Members of Kouyaté lineage or clan have served as griots for the Keita clan since at least the 13th century. The Kouyatés guard customs, and their knowledge is authoritative among Mandinkas. Keitas have to provide amenities to Kouyatés, who in turn should not hesitate to ask for Keita help. The word Kouyaté translates as "there is a secret between you and me".

Sotigui Kouyaté was born in Mali to Guinean parents and is Burkinabé by adoption. When he was a child, he enjoyed koteba performances. He once played on the Burkina Faso national football team. Kouyaté began his theatre career in 1966, when he appeared as adviser to the king in a historical play produced by his friend Boubacar Dicko. That year, he founded a theatre company with 25 people and soon wrote his first play, The Crocodile’s Lament.
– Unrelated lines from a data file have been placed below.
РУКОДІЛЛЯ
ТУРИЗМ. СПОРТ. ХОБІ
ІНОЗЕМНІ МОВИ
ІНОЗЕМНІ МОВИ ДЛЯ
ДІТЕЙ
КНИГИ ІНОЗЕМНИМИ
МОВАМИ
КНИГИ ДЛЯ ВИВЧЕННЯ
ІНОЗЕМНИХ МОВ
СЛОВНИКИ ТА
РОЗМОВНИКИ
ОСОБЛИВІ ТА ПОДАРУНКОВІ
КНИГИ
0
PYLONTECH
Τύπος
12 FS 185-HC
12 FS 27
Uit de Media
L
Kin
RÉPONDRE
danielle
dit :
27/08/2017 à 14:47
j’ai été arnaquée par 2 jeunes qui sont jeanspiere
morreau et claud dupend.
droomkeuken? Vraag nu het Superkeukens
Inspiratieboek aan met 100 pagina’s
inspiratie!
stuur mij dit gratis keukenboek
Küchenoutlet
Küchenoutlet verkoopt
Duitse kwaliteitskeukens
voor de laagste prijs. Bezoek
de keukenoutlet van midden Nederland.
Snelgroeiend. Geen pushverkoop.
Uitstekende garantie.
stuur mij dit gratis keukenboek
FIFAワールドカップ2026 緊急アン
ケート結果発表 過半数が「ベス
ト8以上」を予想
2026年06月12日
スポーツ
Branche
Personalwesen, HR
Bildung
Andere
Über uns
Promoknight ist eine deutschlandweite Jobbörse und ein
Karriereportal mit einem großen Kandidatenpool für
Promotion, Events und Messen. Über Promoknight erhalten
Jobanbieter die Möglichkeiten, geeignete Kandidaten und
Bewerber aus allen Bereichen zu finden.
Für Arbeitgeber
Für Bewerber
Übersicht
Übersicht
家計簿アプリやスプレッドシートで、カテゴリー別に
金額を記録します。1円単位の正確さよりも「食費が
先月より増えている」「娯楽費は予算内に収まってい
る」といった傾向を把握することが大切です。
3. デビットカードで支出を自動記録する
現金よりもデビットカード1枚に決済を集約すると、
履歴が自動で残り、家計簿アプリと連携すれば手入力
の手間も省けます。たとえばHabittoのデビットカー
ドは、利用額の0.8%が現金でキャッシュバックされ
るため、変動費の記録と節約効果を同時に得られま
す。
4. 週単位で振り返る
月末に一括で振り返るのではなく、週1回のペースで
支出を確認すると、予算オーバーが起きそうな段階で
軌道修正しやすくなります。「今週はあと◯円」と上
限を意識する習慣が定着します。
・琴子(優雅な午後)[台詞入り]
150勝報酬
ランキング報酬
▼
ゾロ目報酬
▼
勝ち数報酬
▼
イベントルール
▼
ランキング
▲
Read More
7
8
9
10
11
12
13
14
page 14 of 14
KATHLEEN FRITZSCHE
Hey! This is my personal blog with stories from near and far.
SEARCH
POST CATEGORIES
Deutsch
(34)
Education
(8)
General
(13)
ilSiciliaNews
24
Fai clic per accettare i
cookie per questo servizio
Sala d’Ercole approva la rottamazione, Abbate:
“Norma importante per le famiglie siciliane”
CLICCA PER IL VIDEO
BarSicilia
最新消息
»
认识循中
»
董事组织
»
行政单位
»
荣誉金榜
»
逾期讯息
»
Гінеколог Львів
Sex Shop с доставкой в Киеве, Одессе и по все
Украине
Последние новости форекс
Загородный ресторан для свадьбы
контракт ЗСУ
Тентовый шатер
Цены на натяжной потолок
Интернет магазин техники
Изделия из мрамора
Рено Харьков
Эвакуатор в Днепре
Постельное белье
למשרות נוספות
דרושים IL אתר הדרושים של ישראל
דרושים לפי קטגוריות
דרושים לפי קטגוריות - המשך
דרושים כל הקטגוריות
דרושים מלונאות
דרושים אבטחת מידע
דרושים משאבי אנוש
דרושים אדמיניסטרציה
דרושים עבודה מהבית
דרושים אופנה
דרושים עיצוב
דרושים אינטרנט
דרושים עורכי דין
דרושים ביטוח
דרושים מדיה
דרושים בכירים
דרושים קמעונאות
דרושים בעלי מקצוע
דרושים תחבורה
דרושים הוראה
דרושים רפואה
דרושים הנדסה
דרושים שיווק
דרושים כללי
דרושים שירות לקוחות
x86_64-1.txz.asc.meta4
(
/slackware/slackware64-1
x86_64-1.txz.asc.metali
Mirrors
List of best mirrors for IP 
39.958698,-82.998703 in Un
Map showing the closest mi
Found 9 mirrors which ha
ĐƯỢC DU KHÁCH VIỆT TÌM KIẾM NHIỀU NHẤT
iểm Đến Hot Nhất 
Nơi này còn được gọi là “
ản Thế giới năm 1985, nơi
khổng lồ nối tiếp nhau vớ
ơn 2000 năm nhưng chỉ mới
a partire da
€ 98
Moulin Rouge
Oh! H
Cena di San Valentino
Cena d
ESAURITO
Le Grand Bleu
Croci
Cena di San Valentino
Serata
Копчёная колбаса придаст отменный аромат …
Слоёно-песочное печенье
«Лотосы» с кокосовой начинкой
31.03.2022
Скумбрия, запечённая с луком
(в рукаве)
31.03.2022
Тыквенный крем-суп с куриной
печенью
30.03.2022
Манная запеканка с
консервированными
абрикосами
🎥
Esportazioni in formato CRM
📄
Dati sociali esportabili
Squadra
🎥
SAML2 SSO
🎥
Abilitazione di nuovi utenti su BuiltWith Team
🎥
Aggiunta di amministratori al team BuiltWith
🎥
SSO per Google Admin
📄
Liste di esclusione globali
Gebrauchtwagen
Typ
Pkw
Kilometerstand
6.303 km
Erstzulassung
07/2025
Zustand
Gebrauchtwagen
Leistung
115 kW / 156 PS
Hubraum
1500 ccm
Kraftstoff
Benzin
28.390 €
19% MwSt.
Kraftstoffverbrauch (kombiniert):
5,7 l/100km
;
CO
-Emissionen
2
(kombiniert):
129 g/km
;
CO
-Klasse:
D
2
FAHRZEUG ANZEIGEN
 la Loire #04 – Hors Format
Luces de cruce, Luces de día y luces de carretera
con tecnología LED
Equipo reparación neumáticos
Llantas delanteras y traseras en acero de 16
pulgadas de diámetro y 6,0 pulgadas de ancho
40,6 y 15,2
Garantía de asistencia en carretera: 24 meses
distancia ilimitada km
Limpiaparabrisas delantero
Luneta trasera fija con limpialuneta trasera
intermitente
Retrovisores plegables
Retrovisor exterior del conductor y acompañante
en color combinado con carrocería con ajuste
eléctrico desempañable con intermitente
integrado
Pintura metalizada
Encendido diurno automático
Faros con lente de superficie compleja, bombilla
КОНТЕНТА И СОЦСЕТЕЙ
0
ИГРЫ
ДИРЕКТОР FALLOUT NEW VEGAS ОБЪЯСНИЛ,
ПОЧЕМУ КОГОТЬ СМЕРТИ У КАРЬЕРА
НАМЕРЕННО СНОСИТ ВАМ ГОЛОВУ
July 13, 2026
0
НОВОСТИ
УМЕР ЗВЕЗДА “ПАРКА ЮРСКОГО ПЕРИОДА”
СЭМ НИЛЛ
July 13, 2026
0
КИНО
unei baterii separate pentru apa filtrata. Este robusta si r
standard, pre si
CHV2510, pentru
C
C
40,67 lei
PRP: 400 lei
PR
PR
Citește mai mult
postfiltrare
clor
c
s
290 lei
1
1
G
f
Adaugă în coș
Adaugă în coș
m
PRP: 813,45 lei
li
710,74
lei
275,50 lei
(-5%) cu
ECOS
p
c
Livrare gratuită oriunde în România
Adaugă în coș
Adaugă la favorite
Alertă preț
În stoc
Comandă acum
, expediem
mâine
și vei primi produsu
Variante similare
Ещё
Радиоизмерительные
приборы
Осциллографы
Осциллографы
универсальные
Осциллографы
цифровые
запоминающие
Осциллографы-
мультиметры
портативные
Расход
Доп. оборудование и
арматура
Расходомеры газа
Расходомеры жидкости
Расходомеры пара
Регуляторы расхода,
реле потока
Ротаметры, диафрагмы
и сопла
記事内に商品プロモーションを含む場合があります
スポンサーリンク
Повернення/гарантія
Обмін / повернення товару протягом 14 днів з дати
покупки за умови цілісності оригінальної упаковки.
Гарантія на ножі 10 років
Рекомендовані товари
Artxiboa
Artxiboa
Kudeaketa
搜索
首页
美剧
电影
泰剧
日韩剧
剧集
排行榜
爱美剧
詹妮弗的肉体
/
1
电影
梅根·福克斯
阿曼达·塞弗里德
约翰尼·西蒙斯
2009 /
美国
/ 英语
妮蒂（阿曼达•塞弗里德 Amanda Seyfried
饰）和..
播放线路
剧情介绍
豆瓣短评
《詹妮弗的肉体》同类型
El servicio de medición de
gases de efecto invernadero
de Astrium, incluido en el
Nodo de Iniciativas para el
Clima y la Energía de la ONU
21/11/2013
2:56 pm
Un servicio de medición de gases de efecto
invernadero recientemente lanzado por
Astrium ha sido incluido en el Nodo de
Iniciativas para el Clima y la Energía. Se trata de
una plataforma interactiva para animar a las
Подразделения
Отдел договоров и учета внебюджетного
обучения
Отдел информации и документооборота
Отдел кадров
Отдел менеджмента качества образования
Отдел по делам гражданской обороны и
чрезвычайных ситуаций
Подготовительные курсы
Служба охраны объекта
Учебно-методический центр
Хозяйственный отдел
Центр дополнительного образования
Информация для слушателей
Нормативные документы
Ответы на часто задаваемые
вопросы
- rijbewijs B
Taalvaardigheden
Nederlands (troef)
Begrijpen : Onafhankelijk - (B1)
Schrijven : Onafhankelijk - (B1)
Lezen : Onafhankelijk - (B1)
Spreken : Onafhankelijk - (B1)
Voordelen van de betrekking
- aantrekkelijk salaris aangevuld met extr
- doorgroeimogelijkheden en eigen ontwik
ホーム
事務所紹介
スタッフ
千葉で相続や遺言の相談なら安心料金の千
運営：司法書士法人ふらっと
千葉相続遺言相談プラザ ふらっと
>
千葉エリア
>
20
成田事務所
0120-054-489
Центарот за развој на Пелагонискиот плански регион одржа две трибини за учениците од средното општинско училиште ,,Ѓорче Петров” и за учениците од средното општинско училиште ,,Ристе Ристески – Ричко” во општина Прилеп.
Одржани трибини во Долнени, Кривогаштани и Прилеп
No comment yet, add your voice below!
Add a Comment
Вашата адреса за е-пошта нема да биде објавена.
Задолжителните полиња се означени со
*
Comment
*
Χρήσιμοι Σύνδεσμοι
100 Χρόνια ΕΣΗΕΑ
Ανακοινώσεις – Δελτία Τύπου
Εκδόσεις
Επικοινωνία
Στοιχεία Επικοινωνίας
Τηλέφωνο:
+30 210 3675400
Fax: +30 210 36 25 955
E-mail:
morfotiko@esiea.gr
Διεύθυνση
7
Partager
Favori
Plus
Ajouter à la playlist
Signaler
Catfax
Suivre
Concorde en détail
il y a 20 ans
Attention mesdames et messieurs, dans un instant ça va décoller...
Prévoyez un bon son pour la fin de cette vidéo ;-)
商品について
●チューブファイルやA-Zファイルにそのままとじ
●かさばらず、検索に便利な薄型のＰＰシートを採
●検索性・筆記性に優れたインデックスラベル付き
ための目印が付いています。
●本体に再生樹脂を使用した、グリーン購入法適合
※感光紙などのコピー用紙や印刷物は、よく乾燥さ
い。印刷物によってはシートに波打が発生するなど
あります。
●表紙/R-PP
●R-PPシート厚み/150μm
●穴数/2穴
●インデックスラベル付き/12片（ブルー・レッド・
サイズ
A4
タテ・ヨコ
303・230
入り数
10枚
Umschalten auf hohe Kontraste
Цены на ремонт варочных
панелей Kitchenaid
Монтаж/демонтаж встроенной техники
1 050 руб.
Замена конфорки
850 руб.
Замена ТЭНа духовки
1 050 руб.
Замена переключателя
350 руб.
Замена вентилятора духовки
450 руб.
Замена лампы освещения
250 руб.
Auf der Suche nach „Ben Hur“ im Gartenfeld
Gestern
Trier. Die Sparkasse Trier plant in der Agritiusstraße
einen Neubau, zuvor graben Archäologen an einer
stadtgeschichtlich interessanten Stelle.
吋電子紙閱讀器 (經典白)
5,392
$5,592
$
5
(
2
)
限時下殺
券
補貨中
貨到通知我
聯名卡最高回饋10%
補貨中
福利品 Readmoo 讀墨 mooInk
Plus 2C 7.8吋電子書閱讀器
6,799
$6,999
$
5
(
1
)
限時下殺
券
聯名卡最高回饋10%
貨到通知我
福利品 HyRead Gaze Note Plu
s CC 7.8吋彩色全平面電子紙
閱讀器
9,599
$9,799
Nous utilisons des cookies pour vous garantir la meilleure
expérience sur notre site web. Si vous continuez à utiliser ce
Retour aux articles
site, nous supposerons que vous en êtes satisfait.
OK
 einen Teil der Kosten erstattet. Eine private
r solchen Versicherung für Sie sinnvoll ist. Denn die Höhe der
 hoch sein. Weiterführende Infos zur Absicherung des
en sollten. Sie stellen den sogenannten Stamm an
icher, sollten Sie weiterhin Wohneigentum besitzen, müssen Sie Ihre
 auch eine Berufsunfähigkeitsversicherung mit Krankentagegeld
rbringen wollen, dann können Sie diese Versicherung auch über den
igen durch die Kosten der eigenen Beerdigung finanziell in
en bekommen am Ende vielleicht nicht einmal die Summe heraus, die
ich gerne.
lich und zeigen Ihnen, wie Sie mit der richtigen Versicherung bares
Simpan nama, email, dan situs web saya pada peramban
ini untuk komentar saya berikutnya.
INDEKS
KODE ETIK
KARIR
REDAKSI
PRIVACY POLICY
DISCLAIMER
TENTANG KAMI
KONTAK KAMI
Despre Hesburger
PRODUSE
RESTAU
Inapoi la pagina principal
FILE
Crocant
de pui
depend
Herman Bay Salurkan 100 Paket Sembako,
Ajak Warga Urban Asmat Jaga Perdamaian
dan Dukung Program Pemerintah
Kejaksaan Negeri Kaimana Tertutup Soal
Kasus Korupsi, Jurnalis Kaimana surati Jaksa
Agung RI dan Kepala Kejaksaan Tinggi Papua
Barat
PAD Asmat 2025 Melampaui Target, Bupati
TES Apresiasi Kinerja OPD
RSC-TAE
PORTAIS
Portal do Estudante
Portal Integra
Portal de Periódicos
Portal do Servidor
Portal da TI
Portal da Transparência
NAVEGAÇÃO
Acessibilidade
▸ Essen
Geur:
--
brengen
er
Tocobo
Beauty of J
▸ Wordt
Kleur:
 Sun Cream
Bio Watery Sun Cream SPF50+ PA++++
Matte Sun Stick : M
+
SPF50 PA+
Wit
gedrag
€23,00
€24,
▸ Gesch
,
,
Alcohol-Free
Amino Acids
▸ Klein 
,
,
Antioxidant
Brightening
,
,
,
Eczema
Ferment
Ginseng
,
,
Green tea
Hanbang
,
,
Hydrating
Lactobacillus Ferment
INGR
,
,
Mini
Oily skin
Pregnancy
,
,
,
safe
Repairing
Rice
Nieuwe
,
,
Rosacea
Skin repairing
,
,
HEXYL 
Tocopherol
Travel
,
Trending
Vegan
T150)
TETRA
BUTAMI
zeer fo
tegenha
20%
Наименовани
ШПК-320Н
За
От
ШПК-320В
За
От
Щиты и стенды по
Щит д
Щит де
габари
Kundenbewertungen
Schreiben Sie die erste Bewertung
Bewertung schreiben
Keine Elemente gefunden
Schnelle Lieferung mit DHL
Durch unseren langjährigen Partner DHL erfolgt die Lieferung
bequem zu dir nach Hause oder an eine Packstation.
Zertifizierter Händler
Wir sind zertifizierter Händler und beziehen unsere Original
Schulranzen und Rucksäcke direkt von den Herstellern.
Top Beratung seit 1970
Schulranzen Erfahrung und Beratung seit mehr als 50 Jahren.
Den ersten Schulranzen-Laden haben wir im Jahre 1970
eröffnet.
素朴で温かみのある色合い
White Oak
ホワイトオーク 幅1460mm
Kouyaté has worked with Peter Brook on his theater and film projects since they became associated with one another while working on Brook's adaptation of the Indian epic The Mahabharata in 1983. Kouyaté has appeared in over two dozen films, most recently as Jacob in Genesis and Alioune in Little Senegal. Kouyaté played the central role of Djeliba Kouyaté in Dani Kouyaté's 1995 film Keïta! l'Héritage du griot, the character being imagined as an old dying man by his son, though portrayed as more forceful than that. The elder Kouyaté also plays instruments, simple melodies on the kora or flute.

From 1990 to 1996 Kouyaté toured the United States and Europe as part of La Voix du Griot ("Voice of the Griot"), a storytelling theater show he founded. When asked in an October 2001 interview whether he felt he was carrying a message from Africa, he replied:

Let’s be modest. Africa is vast, and it would be pretentious to speak in its name. I’m fighting the battle with words because I’m a storyteller, a griot. Rightly or wrongly, they call us masters of the spoken word. Our duty is to encourage the West to appreciate Africa more. It’s also true that many Africans don’t really know their own continent. And if you forget your culture, you lose sight of yourself. It is said that “the day you no longer know where you’re going, just remember where you came from.” Our strength lies in our culture. Everything I do as a storyteller, a griot, stems from this rooting and openness.